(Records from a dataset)
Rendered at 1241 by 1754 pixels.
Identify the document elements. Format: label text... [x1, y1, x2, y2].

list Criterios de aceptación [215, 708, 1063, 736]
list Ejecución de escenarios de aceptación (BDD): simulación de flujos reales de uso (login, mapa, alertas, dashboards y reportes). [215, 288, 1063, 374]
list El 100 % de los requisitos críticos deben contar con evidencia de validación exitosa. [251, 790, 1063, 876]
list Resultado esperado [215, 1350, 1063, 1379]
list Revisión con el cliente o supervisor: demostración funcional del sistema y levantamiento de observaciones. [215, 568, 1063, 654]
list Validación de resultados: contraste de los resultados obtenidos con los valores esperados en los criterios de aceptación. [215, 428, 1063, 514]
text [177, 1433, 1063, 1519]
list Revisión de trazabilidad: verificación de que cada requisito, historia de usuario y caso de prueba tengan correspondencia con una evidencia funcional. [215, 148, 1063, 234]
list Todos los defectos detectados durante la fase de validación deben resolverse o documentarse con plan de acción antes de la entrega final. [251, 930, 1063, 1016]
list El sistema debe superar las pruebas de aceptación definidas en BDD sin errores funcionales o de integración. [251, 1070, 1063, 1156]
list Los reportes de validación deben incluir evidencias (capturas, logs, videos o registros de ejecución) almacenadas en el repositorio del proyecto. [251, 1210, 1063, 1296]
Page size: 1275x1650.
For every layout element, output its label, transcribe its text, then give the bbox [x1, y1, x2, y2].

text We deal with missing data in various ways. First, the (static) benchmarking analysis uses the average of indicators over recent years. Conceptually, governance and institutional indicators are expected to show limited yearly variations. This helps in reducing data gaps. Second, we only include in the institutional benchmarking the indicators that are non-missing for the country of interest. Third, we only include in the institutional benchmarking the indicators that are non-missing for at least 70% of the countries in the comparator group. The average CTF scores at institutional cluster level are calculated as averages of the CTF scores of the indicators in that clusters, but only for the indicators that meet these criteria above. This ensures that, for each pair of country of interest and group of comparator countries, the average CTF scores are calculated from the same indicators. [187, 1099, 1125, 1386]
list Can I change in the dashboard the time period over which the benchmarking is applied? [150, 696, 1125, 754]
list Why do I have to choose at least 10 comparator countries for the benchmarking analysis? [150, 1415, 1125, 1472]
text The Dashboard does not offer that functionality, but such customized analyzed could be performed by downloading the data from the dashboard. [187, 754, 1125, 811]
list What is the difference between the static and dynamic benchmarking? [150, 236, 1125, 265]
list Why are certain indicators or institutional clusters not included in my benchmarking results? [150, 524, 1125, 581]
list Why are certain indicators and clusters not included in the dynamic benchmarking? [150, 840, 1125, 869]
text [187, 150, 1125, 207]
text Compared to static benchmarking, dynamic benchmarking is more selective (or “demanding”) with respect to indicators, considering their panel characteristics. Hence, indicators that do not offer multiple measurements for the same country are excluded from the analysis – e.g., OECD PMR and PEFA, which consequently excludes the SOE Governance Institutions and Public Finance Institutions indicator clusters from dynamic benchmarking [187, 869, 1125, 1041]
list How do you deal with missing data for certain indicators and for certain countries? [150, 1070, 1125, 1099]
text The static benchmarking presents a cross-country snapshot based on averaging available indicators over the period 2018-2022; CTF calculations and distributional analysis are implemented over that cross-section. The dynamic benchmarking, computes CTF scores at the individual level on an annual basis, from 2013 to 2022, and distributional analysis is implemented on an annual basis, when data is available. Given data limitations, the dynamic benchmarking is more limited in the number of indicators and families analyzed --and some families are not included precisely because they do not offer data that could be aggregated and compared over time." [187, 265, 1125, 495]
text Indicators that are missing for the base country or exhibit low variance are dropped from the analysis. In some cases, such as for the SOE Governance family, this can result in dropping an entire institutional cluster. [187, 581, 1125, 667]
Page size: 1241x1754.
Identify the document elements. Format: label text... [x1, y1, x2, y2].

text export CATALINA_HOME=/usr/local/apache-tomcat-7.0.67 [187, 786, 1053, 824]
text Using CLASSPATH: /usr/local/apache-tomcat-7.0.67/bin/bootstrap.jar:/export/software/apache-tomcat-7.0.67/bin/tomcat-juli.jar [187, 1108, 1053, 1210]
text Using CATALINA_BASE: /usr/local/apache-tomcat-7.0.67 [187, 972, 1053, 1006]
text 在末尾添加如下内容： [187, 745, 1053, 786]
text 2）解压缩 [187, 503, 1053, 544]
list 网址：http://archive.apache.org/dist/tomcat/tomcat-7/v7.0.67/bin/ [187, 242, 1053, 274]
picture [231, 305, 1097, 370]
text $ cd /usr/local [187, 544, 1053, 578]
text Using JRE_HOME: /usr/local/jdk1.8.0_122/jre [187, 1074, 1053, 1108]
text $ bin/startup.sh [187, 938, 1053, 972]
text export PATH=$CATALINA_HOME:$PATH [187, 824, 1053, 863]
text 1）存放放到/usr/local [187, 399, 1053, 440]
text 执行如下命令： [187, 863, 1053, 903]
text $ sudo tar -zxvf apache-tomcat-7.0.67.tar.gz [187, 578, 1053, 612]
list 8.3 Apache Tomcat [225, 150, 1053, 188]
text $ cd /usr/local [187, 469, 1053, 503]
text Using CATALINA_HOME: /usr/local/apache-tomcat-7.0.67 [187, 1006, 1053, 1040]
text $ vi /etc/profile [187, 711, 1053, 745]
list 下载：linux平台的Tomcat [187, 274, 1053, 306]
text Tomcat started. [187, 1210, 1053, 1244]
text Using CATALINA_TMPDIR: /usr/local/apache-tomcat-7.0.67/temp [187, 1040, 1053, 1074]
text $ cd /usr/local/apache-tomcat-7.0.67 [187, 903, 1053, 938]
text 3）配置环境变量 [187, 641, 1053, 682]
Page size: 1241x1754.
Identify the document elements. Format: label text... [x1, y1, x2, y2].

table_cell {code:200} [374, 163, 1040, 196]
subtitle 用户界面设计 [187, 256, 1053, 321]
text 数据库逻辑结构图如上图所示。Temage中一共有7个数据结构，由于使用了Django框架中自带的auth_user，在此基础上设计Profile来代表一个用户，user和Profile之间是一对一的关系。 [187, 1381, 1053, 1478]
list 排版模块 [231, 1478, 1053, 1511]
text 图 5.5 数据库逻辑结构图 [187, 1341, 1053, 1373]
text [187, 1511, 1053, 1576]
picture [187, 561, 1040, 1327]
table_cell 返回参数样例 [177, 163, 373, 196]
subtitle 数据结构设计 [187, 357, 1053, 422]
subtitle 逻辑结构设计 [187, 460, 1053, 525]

§ **EXERCISE**:
Every record above must be printed again exactly.

§ **RESULT**:
Rendered at 1241 by 1754 pixels.
Identify the document elements. Format: label text... [x1, y1, x2, y2].

list Criterios de aceptación [215, 708, 1063, 736]
list Ejecución de escenarios de aceptación (BDD): simulación de flujos reales de uso (login, mapa, alertas, dashboards y reportes). [215, 288, 1063, 374]
list El 100 % de los requisitos críticos deben contar con evidencia de validación exitosa. [251, 790, 1063, 876]
list Resultado esperado [215, 1350, 1063, 1379]
list Revisión con el cliente o supervisor: demostración funcional del sistema y levantamiento de observaciones. [215, 568, 1063, 654]
list Validación de resultados: contraste de los resultados obtenidos con los valores esperados en los criterios de aceptación. [215, 428, 1063, 514]
text [177, 1433, 1063, 1519]
list Revisión de trazabilidad: verificación de que cada requisito, historia de usuario y caso de prueba tengan correspondencia con una evidencia funcional. [215, 148, 1063, 234]
list Todos los defectos detectados durante la fase de validación deben resolverse o documentarse con plan de acción antes de la entrega final. [251, 930, 1063, 1016]
list El sistema debe superar las pruebas de aceptación definidas en BDD sin errores funcionales o de integración. [251, 1070, 1063, 1156]
list Los reportes de validación deben incluir evidencias (capturas, logs, videos o registros de ejecución) almacenadas en el repositorio del proyecto. [251, 1210, 1063, 1296]
Page size: 1275x1650.
For every layout element, output its label, transcribe its text, then give the bbox [x1, y1, x2, y2].

text We deal with missing data in various ways. First, the (static) benchmarking analysis uses the average of indicators over recent years. Conceptually, governance and institutional indicators are expected to show limited yearly variations. This helps in reducing data gaps. Second, we only include in the institutional benchmarking the indicators that are non-missing for the country of interest. Third, we only include in the institutional benchmarking the indicators that are non-missing for at least 70% of the countries in the comparator group. The average CTF scores at institutional cluster level are calculated as averages of the CTF scores of the indicators in that clusters, but only for the indicators that meet these criteria above. This ensures that, for each pair of country of interest and group of comparator countries, the average CTF scores are calculated from the same indicators. [187, 1099, 1125, 1386]
list Can I change in the dashboard the time period over which the benchmarking is applied? [150, 696, 1125, 754]
list Why do I have to choose at least 10 comparator countries for the benchmarking analysis? [150, 1415, 1125, 1472]
text The Dashboard does not offer that functionality, but such customized analyzed could be performed by downloading the data from the dashboard. [187, 754, 1125, 811]
list What is the difference between the static and dynamic benchmarking? [150, 236, 1125, 265]
list Why are certain indicators or institutional clusters not included in my benchmarking results? [150, 524, 1125, 581]
list Why are certain indicators and clusters not included in the dynamic benchmarking? [150, 840, 1125, 869]
text [187, 150, 1125, 207]
text Compared to static benchmarking, dynamic benchmarking is more selective (or “demanding”) with respect to indicators, considering their panel characteristics. Hence, indicators that do not offer multiple measurements for the same country are excluded from the analysis – e.g., OECD PMR and PEFA, which consequently excludes the SOE Governance Institutions and Public Finance Institutions indicator clusters from dynamic benchmarking [187, 869, 1125, 1041]
list How do you deal with missing data for certain indicators and for certain countries? [150, 1070, 1125, 1099]
text The static benchmarking presents a cross-country snapshot based on averaging available indicators over the period 2018-2022; CTF calculations and distributional analysis are implemented over that cross-section. The dynamic benchmarking, computes CTF scores at the individual level on an annual basis, from 2013 to 2022, and distributional analysis is implemented on an annual basis, when data is available. Given data limitations, the dynamic benchmarking is more limited in the number of indicators and families analyzed --and some families are not included precisely because they do not offer data that could be aggregated and compared over time." [187, 265, 1125, 495]
text Indicators that are missing for the base country or exhibit low variance are dropped from the analysis. In some cases, such as for the SOE Governance family, this can result in dropping an entire institutional cluster. [187, 581, 1125, 667]
Page size: 1241x1754.
Identify the document elements. Format: label text... [x1, y1, x2, y2].

text export CATALINA_HOME=/usr/local/apache-tomcat-7.0.67 [187, 786, 1053, 824]
text Using CLASSPATH: /usr/local/apache-tomcat-7.0.67/bin/bootstrap.jar:/export/software/apache-tomcat-7.0.67/bin/tomcat-juli.jar [187, 1108, 1053, 1210]
text Using CATALINA_BASE: /usr/local/apache-tomcat-7.0.67 [187, 972, 1053, 1006]
text 在末尾添加如下内容： [187, 745, 1053, 786]
text 2）解压缩 [187, 503, 1053, 544]
list 网址：http://archive.apache.org/dist/tomcat/tomcat-7/v7.0.67/bin/ [187, 242, 1053, 274]
picture [231, 305, 1097, 370]
text $ cd /usr/local [187, 544, 1053, 578]
text Using JRE_HOME: /usr/local/jdk1.8.0_122/jre [187, 1074, 1053, 1108]
text $ bin/startup.sh [187, 938, 1053, 972]
text export PATH=$CATALINA_HOME:$PATH [187, 824, 1053, 863]
text 1）存放放到/usr/local [187, 399, 1053, 440]
text 执行如下命令： [187, 863, 1053, 903]
text $ sudo tar -zxvf apache-tomcat-7.0.67.tar.gz [187, 578, 1053, 612]
list 8.3 Apache Tomcat [225, 150, 1053, 188]
text $ cd /usr/local [187, 469, 1053, 503]
text Using CATALINA_HOME: /usr/local/apache-tomcat-7.0.67 [187, 1006, 1053, 1040]
text $ vi /etc/profile [187, 711, 1053, 745]
list 下载：linux平台的Tomcat [187, 274, 1053, 306]
text Tomcat started. [187, 1210, 1053, 1244]
text Using CATALINA_TMPDIR: /usr/local/apache-tomcat-7.0.67/temp [187, 1040, 1053, 1074]
text $ cd /usr/local/apache-tomcat-7.0.67 [187, 903, 1053, 938]
text 3）配置环境变量 [187, 641, 1053, 682]
Page size: 1241x1754.
Identify the document elements. Format: label text... [x1, y1, x2, y2].

table_cell {code:200} [374, 163, 1040, 196]
subtitle 用户界面设计 [187, 256, 1053, 321]
text 数据库逻辑结构图如上图所示。Temage中一共有7个数据结构，由于使用了Django框架中自带的auth_user，在此基础上设计Profile来代表一个用户，user和Profile之间是一对一的关系。 [187, 1381, 1053, 1478]
list 排版模块 [231, 1478, 1053, 1511]
text 图 5.5 数据库逻辑结构图 [187, 1341, 1053, 1373]
text [187, 1511, 1053, 1576]
picture [187, 561, 1040, 1327]
table_cell 返回参数样例 [177, 163, 373, 196]
subtitle 数据结构设计 [187, 357, 1053, 422]
subtitle 逻辑结构设计 [187, 460, 1053, 525]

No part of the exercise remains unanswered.